[Date Prev][Date Next][Thread Prev][Thread Next][Date Index][Thread Index]

Re: strange packet loss

On Mar 14 01:37 PM, Matt Provost wrote:
> We're running an OpenBSD 3.1 pf firewall between our network and our
> ISP. Lately we've had trouble with packet loss - it occurs at random
> intervals, but almost always lasts around 18 seconds (+-1 sec). In
> between, everything looks fine. The drops wreak havoc with ssh sessions
> though.
> We've got a direct cat5 patch to our ISP at the datacenter going into
> the firewall. I can watch the packet loss by running a ping from the
> firewall to the router on the other end of the cable.
> We're pushing about 15Mbits of traffic over this connection. We've got
> 245 filter rules, and every pass rule is stateful.
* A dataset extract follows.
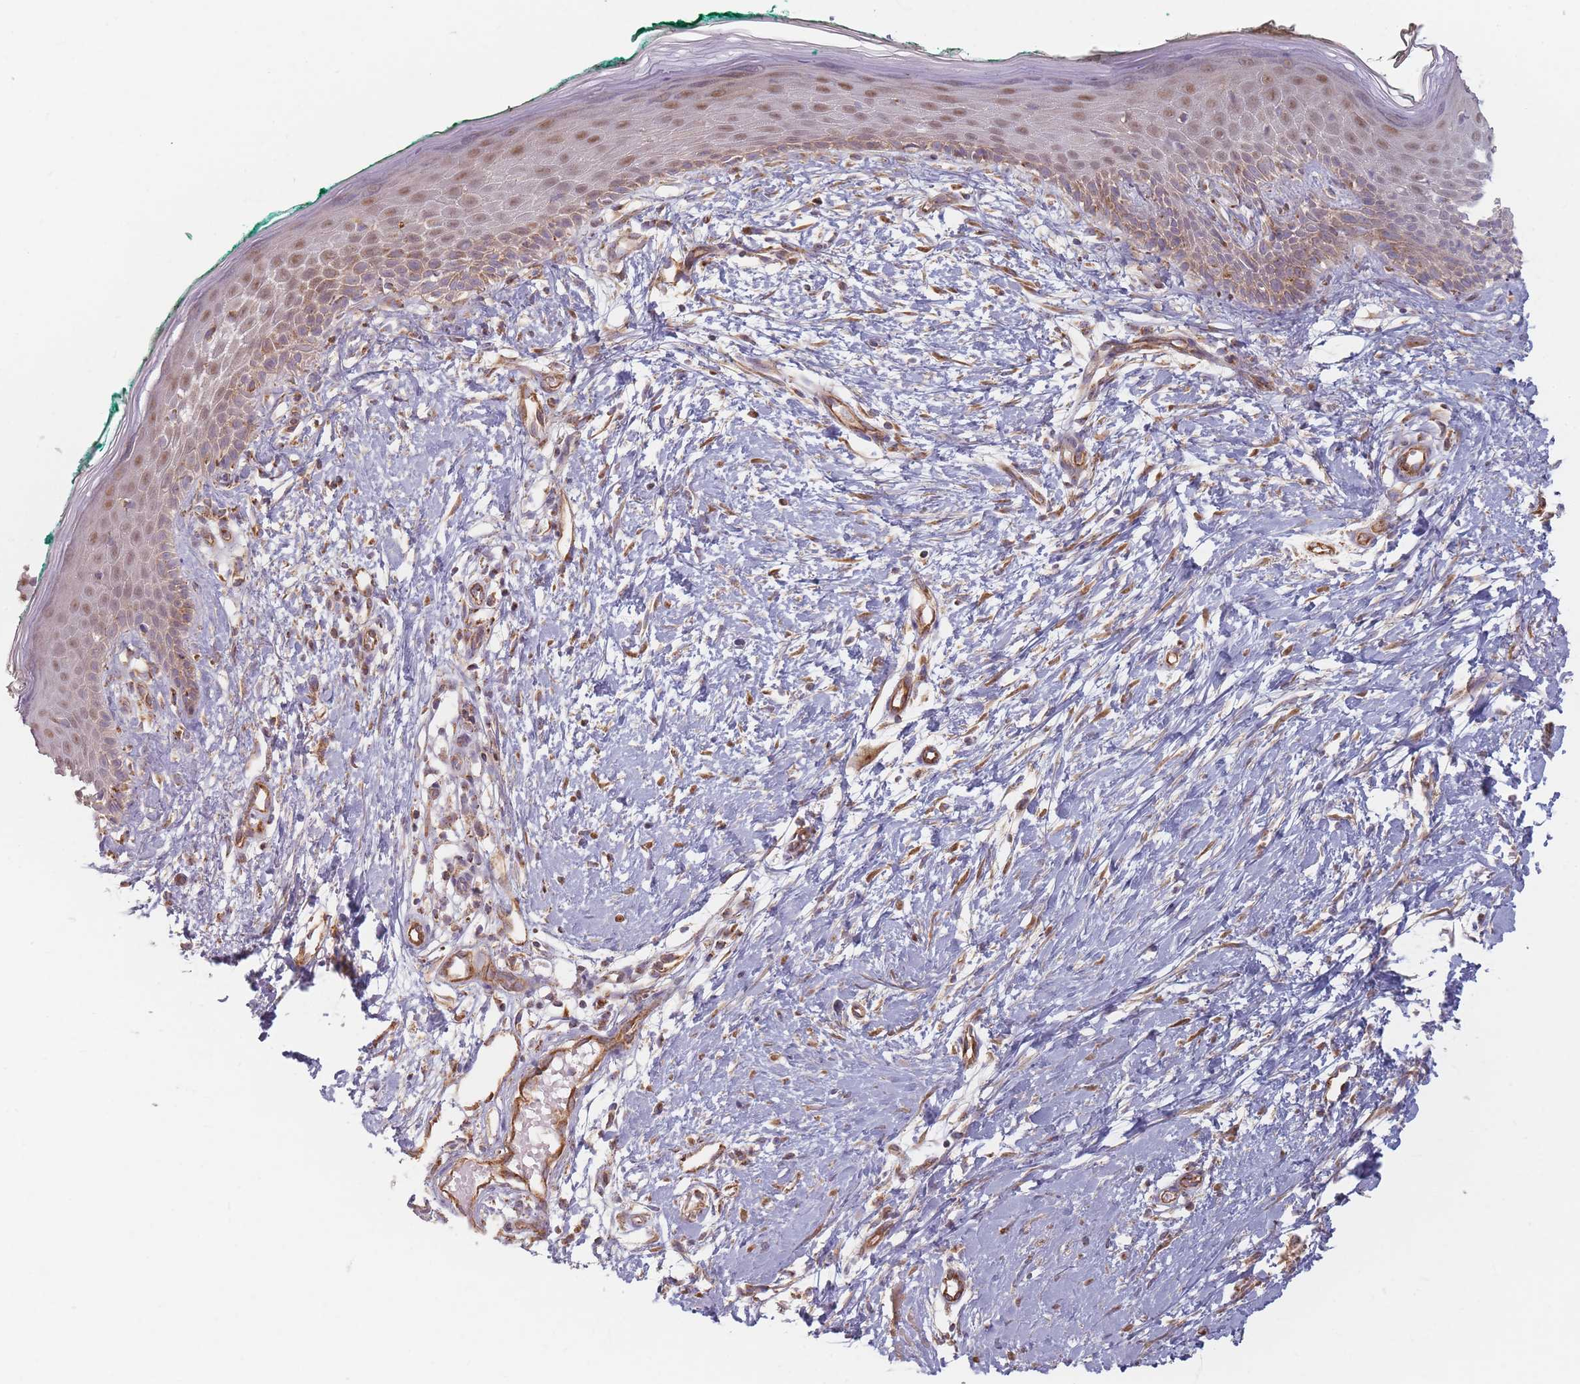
{"staining": {"intensity": "moderate", "quantity": ">75%", "location": "cytoplasmic/membranous"}, "tissue": "skin", "cell_type": "Fibroblasts", "image_type": "normal", "snomed": [{"axis": "morphology", "description": "Normal tissue, NOS"}, {"axis": "morphology", "description": "Malignant melanoma, NOS"}, {"axis": "topography", "description": "Skin"}], "caption": "A photomicrograph of human skin stained for a protein displays moderate cytoplasmic/membranous brown staining in fibroblasts.", "gene": "ESRP2", "patient": {"sex": "male", "age": 62}}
> If we disable pf, the packet loss seems to go away, although we haven't
> been able to run very extensive tests with it wide open.
> We have a standby firewall that I upgraded to the latest 3.3 snapshot
> (March 12?) and loaded the same ruleset on - and had the same packet
> loss.
> Has anyone ever seen this problem before? I doubt that it's strictly a pf
> problem, since it's been rewritten so much since 3.1.
> Here's my dmesg in case anyone sees anything. I did see that the USB
> controller shares an interrupt with the network cards, but we're not
> using USB and vmstat -i shows that it sends no interrupts.
> Thanks,
> Matt
Ok, since posting this email we've discovered that our DNS servers are
still delegated for some spammer domain that we kicked off months ago.
He's still using it as his From: address on spam though. So we're
getting several hundred thousand requests per hour for his DNS info. I'm
guessing that it's the massive number of new connections that is killing
the packet filter. We still get 18 second dropouts all the time.
We've got the lame delegation problem taken care of with his registrar,
and are just waiting for the glue record to update.
In the meantime, what can we do to deal with the problem? Our timeout
settings are the default:
udp.first            60s
udp.single           30s
udp.multiple         60s
Should I decrease these? I already switched from using stateful
connections to just passing DNS requests through.
Are there any queues on the system side that would make a difference?
The sysctl UDP parameters are all default too:
net.inet.udp.recvspace = 41600
net.inet.udp.sendspace = 9216
It is my understanding that these are only used by traffic destined for
the machine though, not passing through it.
I'm sure this is going to happen again, so I'd like to get it resolved
now, especially since updating the root servers takes forever.